Директор встретил его очень любезно и предложил сесть в мягкое кресло, обитое дорогой кожей.
– - Друг мой, я всегда считал вас разумным и самостоятельным человеком и всегда был доволен вашей работой. И я уверен, что во всю эту глупую историю вас вовлекли другие. Но теперь зависит всецело от вас одного, желаете ли вы продолжать работу на нашем заводе, причем ваша заработная плата будет значительно увеличена, или же вы предпочтете остаться на улице, потому что комплект новых рабочих в скором времени будет уже набран.
– - Господин директор, -- ответил рабочий, -- у меня нет выбора. Мой сын умирает, и моя жена похожа на смерть. Но я дал обещание товарищам не изменять им в общем деле.
– - Если вы исполните это обещание, то нога ваша никогда не переступит через порог завода. И, кроме того, вы попадете в черные списки, так что ни один предприниматель не захочет взять вас.

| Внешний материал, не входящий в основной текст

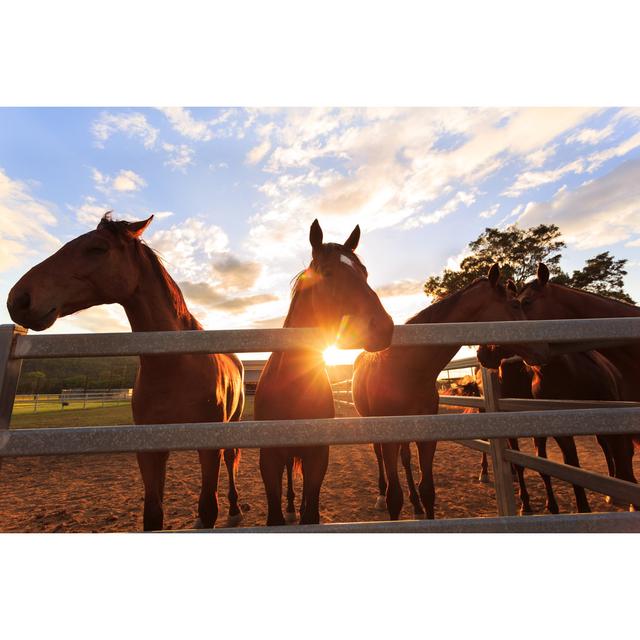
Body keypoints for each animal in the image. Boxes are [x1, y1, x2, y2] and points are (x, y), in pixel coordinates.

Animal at [6, 214, 244, 528]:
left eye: (98, 248)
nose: (18, 299)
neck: (175, 367)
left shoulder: (209, 447)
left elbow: (208, 508)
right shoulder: (149, 449)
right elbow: (153, 514)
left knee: (231, 460)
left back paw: (236, 509)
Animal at [252, 220, 392, 524]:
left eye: (364, 272)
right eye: (328, 273)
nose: (384, 327)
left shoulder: (318, 457)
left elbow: (311, 513)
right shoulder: (269, 459)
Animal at [352, 264, 548, 520]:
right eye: (515, 305)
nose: (542, 347)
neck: (406, 369)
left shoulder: (425, 434)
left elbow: (428, 490)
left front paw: (422, 505)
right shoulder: (388, 435)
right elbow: (394, 497)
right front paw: (388, 499)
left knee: (405, 460)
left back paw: (415, 505)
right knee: (379, 456)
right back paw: (379, 495)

Рабочий долго молчал, -- потом, когда директор начинал уже терять терпение, с трудом выговорил, едва ворочая плохо повинующимся языком:
– - У меня нет выбора. Я уже сказал вам об этом, господин директор.
– - В таком случае, вот мои условия. В понедельник вы встанете на работу. Кроме того, вы получите единовременную награду и крупную прибавку к вашему заработку, если вы согласитесь выдать мне поименно всех зачинщиков забастовки и дадите письменное обещание всегда поддерживать интересы вашего хозяина.

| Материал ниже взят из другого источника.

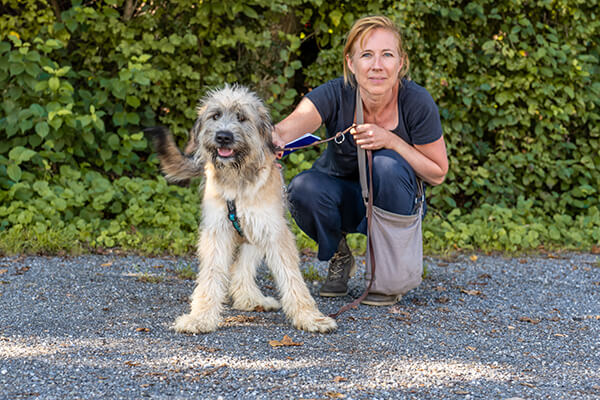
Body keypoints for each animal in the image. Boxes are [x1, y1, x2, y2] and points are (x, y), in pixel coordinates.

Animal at [146, 85, 337, 333]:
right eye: (215, 116)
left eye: (242, 118)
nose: (223, 136)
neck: (237, 179)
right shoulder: (216, 231)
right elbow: (210, 274)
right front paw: (200, 317)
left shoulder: (272, 229)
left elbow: (291, 276)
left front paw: (309, 317)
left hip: (253, 233)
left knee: (242, 268)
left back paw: (250, 299)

– - Я никогда не буду предателем. Лучше уж я умру.
– - Хорошо, завтра утром вы дадите мне окончательный ответ. Надеюсь, что к этому времени ваш сын будет еще жив.
Дома рабочего ждали ужас и страдание. С минуты на минуту ребенку делалось все хуже. Он тяжело дышал и уже не кричал, а только стонал хрипло и протяжно. А голодная жена смотрела на рабочего взглядом, полным лихорадочной ненависти, и призывала на его голову самые страшные проклятия. Когда рассвело, рабочий не мог выносить больше этого зрелища и убежал из дому. Долго бродил по улицам, потом остановился у перил высокого моста и смотрел в мутные волны, отравленные фабричными нечистотами. Ему хотелось умереть, пока еще не совершилось предательство.
Но чего же он достигнет своею смертью? Правда, для него самого кончатся все страдания, но ребенок умрет, а для жены останется только одна дорога, при мысли о которой сердце рабочего сжималось отчаянием и отвращением.
Нет, он не имеет права умереть. Отступать теперь уже слишком поздно и он должен сделаться негодяем. Должен, хотя бы ради своего сына, своей плоти и крови. Пусть он вырастет сильным и честным.
Слишком соблазнительно плескались отравленные волны. Рабочий с усилием оторвался от решетки моста и пошел по направлению к заводу. К его ногам, как будто, была привязана свинцовая тяжесть. Один раз ему навстречу попалось чье-то знакомое лицо, -- и он поспешно свернул в переулок. И жался у стен, как вор, который несет под полой награбленную добычу. Наконец, кое-как он добрался до конторы. Директор был уже там.